Продавец усмехается, и бутылка синего стекла стукается донышком о прилавок:

— «Страшная сказка». Лечит любые обиды и подсказывает му-у-удрые решения. Принимать на ночь, не больше одного бокала.

Касаюсь холодного стекла, и оно почти звенит под моими пальцами. Вот же невидаль: выбираю вино, как духи! С этикетки на меня смотрит зелеными глазами волк, и эта композиция куда интереснее предыдущей. Губы растягиваются в ухмылке. Один бокал — еще чего! Сегодня я планирую нализаться так, чтобы имя свое забыть! Даже если это пойло в синем стекле окажется первосортной гадостью.

— Наверное, его и возьму, — бормочу я, доставая карту.

— Вас устраивает цена-а-а? — тянет старичок добродушно.

— Плевать, — отрезаю я и набираю код. Мне и вправду все по боку. Как пить дать — аренду оплатить не смогу. Есть ли смысл экономить?

Продавец протягивает чек. Ненароком коснувшись моих пальцев, неожиданно поднимается. Наваливается на прилавок и смотрит на меня в упор. Насквозь просвечивает выцветшими серыми глазами, как рентген-аппарат — даже не по себе становится.

— Дар у тебя есть, — говорит он в конце концов.

— Вы о чем?! — сминаю чек в кулаке.

— Ска-а-азочница ты. — Он тянет по лицу стариковскую улыбку.

Разворачиваюсь и спешу к двери. Глупый подкат!

— Иногда хочется сделать их все кошма-а-арными, правда? — летит в спину. — Чтобы мир твою боль услышал. Не де-елай так, хорошо? Хорошо?! Сколько отдашь света, столько и получишь!

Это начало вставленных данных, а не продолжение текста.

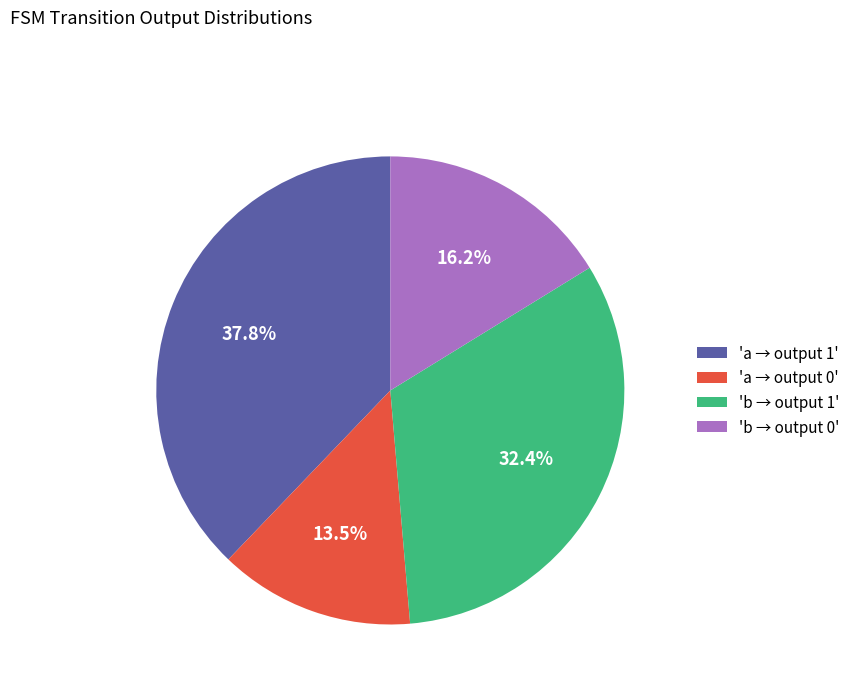

To the nearest percent, what is the average slice percentage?

25%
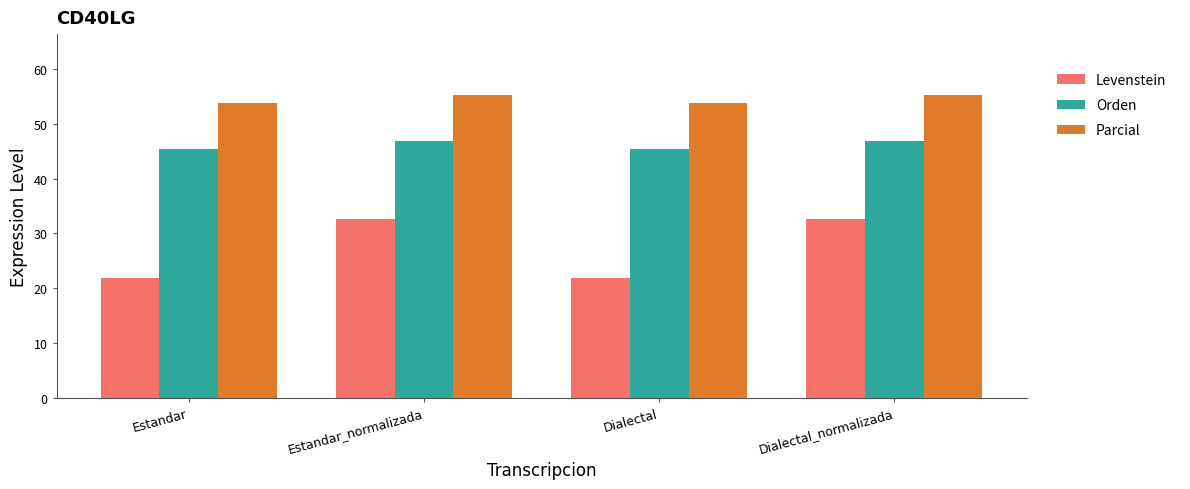

At how many categories does at least one series exceed 23?

4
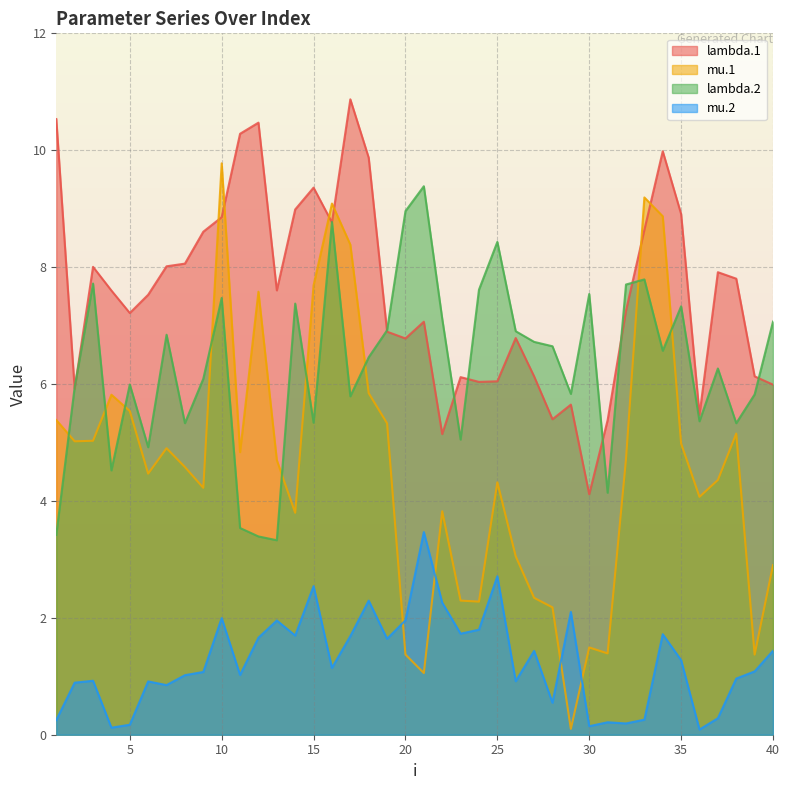

What is the sum of the lambda.2 values at 31 and 23?

9.2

Не замечаю, как ноги выносят меня на улицу, в кусачие объятия января. Прячу бутыль в сумку и озираюсь, вспоминая, куда шла, и в какой стороне потерялся вход на станцию метро. Вижу только снежное марево да пестрые силуэты, тающие во мгле. Этот город все еще пугает меня лабиринтами улиц и выводит в незнакомые места. Не любит меня Москва, не принимает…

Почти десять лет прошло с той поры, как я сбежала. Ну, как сбежала… Мать приволокла отчима, и он начал относиться ко мне совсем не по-отечески. Я не нашла лучшего выхода, чем перевестись на индивидуальный план и свалить на большую землю. Не брезговала никакой работой. Приходилось трудиться и почтальоном, и кассиром, и санитаркой в больнице! Ждала окончания ВУЗа, как манны небесной. Но, получив заветный диплом, обнаружила, что экономисты в столице никому не нужны. Нужно было что-то менять.